Le premier roman de Philomè Robert

Les « Vagabondages éphémères » de Philomè Robert

Le journaliste Philomè Robert, présentateur des journaux de France 24 le week-end, vient de sortir chez Caraïbéditions sa première fiction, à la veille de ses 47 ans. L’ancien reporter de Radio Vision 2000 à Port-au-Prince, né à Limbé, une ville « terrée entre deux mornes hantés par les Dieux au tempérament changeant », non loin du côté de Cap-Haïtien, signe avec « Vagabondages éphémères » un roman tel une longue prose poétique, typiquement caribéenne c’est à dire baroque ! Il faut le lire d’une traite pour en ressentir le génie, car l’auteur a du talent dans son écriture. Il développe une logorrhée insatiable entre deux femmes. L’une est brésilienne mais semble sénégalaise, l’autre est Cubaine et il en fait une banlieusarde... Entre Janus, la femme aux multiples visages, et l’archange Gabriel, Philomè Robert conduit son lecteur de Port-au-Prince jusqu’aux pentes enneigées du Colorado à Denvers, USA, en passant par Paris et le Sénégal.

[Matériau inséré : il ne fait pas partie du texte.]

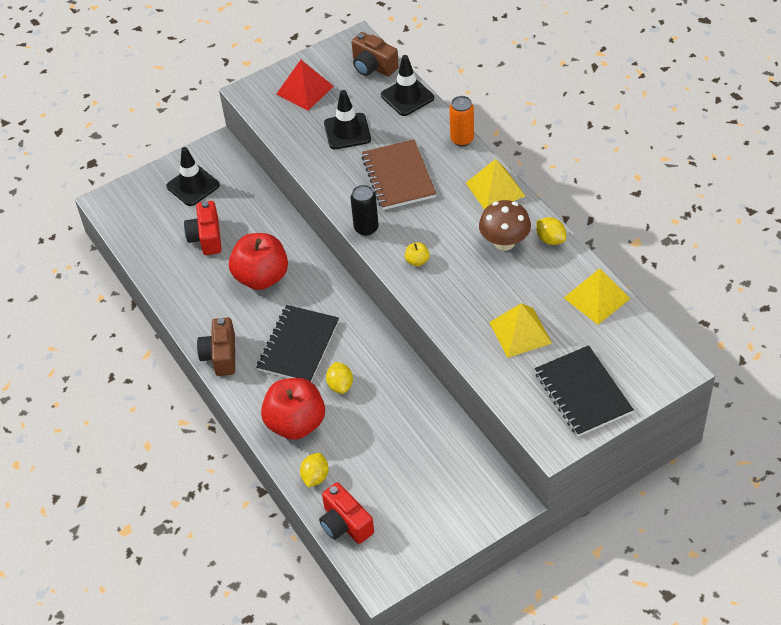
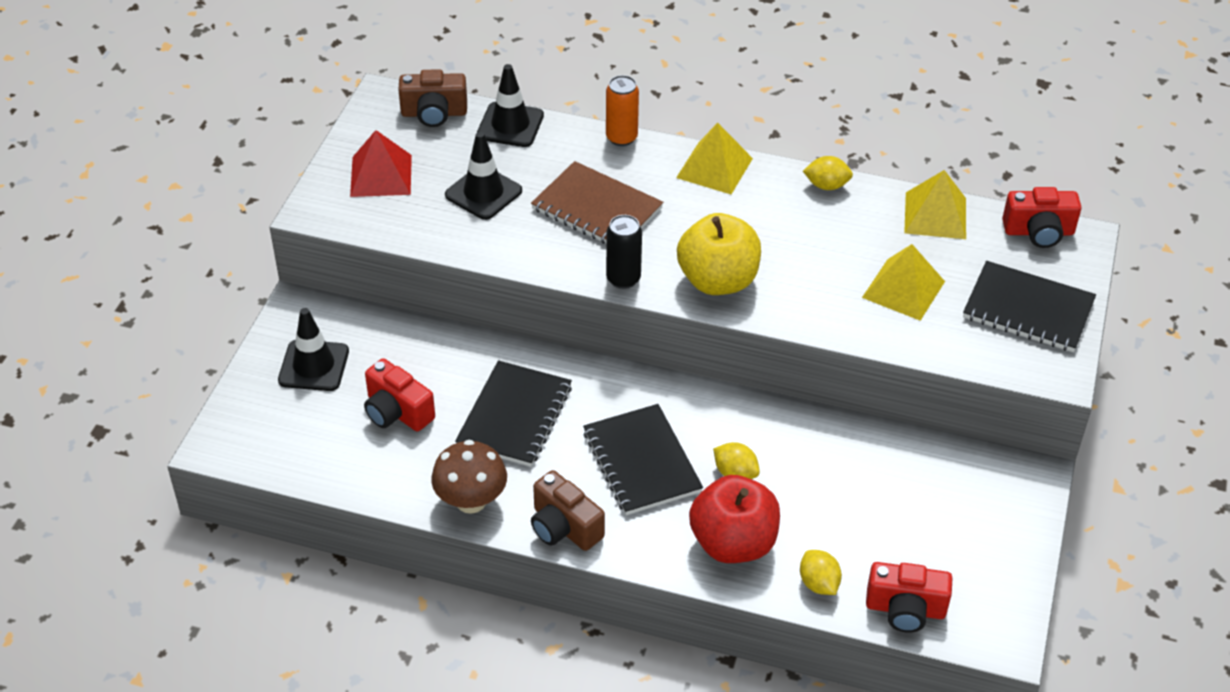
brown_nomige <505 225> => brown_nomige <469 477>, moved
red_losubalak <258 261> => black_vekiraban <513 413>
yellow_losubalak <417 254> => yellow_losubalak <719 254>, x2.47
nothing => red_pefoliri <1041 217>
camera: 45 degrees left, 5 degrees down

Dans ce roman, les amours, les pays et les emmerdes se croisent et se décroisent ! Gabriel, architecte à la dérive, exilé volontaire d’un pays - Haïti - qu’il vomit malgré lui, rencontre au hasard de ses errances parisiennes une étrangère, amatrice de talons hauts et de Cuba, arrivée comme lui de l’autre côté de l’océan. Se noue un engrenage de polyamours, de plaisirs débridés et de rêves éveillés qui bouscule au fil des semaines et des mois des vies déjà en équilibre instable. Les quêtes, les désirs et les folies, de la Caraïbe à l’Afrique de l’Ouest en passant par Paris ou le Colorado, sont sans fin. Quand, en plus, un enfant s’installe d’autorité au cœur de ce capharnaüm et s’évapore aussitôt, tout prend alors un sens nouveau. Interview.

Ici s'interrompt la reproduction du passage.